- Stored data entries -

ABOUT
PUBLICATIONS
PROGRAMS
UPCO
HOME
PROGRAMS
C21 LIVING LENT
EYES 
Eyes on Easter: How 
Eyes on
==
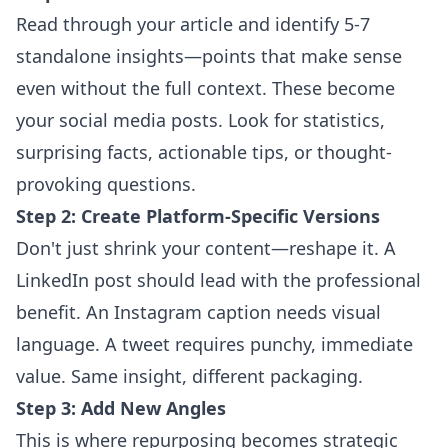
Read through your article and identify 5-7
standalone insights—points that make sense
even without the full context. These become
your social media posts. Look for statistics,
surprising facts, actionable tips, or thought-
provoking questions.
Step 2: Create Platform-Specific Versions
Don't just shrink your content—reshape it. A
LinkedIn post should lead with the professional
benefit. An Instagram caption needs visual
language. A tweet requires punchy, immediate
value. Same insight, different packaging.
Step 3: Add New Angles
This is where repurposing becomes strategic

- What needs to be done -
Taking the entries above, print exactly the lines starting at the line with "benefit. An Instagram caption needs visual" and ending at the line with "This is where repurposing becomes strategic", both included.

- Response to the exercise -
benefit. An Instagram caption needs visual
language. A tweet requires punchy, immediate
value. Same insight, different packaging.
Step 3: Add New Angles
This is where repurposing becomes strategic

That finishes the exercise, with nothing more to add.